Saved data entries:
+---+
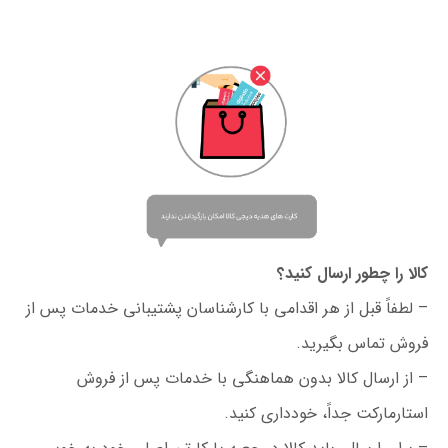
کالا را چطور ارسال کنید؟
– لطفاً قبل از هر اقدامی با کارشناسان پشتیبانی خدمات پس از
فروش تماس بگیرید.
– از ارسال کالا بدون هماهنگی با خدمات پس از فروش
استارمارکت جداً، خودداری کنید.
+---+
# What to produce
Rewrite the text of the listing with every "کالا" renamed to "محصول" and nothing else changed. Leave the pictures out of your answer.

# Response box
محصول را چطور ارسال کنید؟
– لطفاً قبل از هر اقدامی با کارشناسان پشتیبانی خدمات پس از
فروش تماس بگیرید.
– از ارسال محصول بدون هماهنگی با خدمات پس از فروش
استارمارکت جداً، خودداری کنید.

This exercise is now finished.